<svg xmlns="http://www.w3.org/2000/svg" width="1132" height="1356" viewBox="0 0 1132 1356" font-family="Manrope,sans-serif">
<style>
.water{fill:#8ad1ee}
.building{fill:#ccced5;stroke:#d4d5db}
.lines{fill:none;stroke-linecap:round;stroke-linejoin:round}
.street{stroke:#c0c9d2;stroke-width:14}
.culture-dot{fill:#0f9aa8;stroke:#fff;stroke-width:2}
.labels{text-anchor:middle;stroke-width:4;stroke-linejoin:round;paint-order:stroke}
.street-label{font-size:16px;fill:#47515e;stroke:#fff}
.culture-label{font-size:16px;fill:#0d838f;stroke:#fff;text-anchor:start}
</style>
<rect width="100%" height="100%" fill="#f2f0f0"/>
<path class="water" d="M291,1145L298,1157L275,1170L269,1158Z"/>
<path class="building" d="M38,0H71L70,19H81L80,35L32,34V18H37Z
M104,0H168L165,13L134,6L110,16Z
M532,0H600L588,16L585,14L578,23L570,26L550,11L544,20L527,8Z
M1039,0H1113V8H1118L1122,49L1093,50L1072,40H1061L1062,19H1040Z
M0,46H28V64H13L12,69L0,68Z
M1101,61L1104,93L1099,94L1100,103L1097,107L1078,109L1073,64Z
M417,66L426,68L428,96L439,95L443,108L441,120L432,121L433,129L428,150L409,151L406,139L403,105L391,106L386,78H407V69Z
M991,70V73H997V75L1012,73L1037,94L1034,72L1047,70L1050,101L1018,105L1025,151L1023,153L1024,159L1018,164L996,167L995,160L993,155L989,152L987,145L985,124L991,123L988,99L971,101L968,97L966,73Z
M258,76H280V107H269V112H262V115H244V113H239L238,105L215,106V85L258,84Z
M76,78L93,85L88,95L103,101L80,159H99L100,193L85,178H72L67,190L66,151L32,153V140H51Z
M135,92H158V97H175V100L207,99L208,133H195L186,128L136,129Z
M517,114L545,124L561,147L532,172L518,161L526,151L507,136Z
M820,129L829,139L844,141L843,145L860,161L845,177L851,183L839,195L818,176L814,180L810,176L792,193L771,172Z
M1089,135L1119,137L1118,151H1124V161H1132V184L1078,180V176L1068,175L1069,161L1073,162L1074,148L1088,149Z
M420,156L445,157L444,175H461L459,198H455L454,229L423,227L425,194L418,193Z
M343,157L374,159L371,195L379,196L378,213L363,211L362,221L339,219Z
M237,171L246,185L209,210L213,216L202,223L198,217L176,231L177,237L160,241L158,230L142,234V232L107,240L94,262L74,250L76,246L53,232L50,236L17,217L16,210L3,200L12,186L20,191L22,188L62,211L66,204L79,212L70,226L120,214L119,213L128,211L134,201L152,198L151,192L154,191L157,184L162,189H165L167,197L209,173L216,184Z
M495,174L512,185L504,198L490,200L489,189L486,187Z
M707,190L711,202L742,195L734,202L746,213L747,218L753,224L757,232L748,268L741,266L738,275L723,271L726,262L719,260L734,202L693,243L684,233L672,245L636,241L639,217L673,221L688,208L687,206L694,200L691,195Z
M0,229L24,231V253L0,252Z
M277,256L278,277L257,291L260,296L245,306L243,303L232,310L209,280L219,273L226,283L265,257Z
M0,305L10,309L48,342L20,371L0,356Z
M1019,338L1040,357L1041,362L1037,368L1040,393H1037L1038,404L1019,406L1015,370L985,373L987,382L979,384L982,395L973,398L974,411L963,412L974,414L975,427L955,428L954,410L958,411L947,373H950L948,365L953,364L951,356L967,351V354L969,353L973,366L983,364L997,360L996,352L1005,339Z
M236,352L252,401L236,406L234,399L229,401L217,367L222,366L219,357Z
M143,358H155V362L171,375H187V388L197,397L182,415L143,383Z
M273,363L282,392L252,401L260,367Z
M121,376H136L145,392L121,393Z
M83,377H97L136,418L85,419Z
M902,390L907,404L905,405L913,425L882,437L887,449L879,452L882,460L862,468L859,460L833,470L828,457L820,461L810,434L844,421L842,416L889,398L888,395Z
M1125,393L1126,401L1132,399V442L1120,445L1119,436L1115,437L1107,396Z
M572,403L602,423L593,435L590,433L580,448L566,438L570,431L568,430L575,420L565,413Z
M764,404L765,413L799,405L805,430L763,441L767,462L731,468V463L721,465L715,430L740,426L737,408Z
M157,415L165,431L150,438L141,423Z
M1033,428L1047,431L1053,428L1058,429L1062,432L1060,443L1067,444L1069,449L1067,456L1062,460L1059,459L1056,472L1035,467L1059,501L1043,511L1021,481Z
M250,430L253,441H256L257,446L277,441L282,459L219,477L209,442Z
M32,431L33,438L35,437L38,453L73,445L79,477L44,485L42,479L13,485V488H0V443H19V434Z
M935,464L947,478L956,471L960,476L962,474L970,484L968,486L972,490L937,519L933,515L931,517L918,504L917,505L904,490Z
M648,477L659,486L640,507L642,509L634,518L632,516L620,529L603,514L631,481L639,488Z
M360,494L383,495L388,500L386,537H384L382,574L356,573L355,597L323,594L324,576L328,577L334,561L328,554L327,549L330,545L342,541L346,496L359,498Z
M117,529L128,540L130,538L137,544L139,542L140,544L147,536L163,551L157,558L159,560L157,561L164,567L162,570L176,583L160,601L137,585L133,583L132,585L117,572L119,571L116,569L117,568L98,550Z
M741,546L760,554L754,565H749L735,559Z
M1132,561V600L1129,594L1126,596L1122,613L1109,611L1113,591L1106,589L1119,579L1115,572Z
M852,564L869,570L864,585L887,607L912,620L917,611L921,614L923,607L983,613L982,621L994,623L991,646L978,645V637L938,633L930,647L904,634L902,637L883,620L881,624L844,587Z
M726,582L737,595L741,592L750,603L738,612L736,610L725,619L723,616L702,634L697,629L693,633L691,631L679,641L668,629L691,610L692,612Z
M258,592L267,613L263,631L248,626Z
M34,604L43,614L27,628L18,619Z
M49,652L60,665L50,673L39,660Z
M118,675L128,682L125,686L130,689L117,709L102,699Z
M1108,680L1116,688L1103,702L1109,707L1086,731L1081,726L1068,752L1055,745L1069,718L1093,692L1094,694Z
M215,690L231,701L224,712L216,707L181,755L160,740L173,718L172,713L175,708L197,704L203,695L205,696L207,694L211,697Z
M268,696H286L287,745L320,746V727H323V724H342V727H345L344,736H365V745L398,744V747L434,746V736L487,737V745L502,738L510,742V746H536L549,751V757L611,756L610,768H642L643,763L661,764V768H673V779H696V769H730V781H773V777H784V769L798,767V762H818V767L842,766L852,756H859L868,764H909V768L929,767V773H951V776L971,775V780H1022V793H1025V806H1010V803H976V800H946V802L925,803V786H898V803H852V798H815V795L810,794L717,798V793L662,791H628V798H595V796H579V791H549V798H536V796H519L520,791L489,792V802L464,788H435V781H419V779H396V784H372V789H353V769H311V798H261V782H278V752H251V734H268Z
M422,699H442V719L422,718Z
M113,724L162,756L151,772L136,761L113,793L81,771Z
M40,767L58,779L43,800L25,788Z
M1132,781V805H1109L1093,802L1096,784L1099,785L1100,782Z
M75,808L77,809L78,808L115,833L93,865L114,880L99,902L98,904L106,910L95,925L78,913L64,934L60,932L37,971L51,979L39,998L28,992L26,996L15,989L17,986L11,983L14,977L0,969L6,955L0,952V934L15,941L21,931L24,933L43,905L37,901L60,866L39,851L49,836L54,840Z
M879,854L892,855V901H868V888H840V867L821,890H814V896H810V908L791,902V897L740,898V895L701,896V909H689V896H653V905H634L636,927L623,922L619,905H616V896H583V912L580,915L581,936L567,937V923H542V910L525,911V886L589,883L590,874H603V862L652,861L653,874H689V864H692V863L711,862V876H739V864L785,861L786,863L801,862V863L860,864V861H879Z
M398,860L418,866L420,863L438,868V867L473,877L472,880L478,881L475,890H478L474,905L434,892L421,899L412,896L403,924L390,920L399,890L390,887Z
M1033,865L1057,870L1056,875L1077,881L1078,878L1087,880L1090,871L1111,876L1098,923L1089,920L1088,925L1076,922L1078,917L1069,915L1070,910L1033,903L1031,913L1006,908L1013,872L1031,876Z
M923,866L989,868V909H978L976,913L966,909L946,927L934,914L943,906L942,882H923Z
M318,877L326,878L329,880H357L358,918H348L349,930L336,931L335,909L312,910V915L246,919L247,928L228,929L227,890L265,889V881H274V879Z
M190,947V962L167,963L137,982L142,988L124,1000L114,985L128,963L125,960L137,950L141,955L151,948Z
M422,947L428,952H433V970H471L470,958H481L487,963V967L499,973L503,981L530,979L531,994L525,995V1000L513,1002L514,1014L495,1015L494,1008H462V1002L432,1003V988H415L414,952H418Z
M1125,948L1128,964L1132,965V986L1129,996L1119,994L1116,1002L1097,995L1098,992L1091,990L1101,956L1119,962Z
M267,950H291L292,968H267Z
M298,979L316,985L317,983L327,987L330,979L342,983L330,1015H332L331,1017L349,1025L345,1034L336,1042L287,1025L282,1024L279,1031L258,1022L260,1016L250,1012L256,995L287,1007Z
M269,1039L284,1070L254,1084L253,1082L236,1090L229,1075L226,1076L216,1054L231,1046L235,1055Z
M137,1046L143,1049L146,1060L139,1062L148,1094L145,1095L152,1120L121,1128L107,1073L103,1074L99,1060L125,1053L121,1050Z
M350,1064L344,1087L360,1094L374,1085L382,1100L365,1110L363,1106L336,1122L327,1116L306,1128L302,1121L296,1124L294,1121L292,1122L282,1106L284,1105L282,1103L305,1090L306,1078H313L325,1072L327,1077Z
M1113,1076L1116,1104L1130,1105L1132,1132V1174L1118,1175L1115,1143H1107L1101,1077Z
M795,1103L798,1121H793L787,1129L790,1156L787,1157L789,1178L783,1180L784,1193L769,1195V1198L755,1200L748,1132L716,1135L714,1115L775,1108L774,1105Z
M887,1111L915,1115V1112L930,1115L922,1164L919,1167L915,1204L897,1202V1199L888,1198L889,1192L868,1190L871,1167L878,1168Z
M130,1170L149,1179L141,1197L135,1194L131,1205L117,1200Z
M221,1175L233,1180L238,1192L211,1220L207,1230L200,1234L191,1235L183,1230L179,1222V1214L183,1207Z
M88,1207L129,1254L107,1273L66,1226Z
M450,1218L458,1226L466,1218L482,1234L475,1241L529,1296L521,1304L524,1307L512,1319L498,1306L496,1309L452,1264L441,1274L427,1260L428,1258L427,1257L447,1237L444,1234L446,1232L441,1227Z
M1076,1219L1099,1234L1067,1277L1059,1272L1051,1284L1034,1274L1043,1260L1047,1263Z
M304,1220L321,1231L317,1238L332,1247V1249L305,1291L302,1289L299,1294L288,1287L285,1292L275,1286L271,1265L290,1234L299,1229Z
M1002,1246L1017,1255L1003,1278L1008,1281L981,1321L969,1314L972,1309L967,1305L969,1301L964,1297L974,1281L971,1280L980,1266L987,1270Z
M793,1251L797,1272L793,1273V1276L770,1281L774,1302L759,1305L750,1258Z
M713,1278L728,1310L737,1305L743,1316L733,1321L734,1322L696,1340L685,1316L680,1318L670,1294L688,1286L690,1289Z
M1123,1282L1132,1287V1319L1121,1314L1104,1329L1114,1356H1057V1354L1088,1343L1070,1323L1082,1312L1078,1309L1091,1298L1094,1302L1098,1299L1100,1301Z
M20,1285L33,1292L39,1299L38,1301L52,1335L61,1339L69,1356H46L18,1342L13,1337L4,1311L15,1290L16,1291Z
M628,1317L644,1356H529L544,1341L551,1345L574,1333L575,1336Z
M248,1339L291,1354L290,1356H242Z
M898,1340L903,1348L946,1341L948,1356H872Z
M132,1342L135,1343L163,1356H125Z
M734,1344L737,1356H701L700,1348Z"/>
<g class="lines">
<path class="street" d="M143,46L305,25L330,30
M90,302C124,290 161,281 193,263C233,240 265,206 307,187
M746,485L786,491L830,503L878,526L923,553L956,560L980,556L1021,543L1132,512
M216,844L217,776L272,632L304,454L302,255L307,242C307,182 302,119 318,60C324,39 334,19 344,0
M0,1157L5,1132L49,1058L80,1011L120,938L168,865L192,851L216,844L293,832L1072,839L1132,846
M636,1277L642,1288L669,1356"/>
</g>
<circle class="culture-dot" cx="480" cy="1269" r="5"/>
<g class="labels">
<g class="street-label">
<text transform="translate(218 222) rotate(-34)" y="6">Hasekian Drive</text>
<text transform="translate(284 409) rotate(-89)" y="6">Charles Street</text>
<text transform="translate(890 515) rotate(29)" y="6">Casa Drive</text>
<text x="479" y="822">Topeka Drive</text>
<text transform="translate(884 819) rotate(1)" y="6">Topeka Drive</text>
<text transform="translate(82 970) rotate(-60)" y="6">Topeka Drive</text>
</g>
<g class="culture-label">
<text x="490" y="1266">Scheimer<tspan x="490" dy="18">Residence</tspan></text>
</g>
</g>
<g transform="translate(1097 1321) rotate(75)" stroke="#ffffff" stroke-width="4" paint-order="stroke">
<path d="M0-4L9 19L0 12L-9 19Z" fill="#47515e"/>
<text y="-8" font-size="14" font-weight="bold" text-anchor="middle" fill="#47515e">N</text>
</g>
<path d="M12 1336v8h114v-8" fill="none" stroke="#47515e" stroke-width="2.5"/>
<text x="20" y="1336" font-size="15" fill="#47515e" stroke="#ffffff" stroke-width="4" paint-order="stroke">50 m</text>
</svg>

***

Copy, from the material, each line that holds the string "lines".

• _FINISHED TASK_:
.lines{fill:none;stroke-linecap:round;stroke-linejoin:round}
<g class="lines">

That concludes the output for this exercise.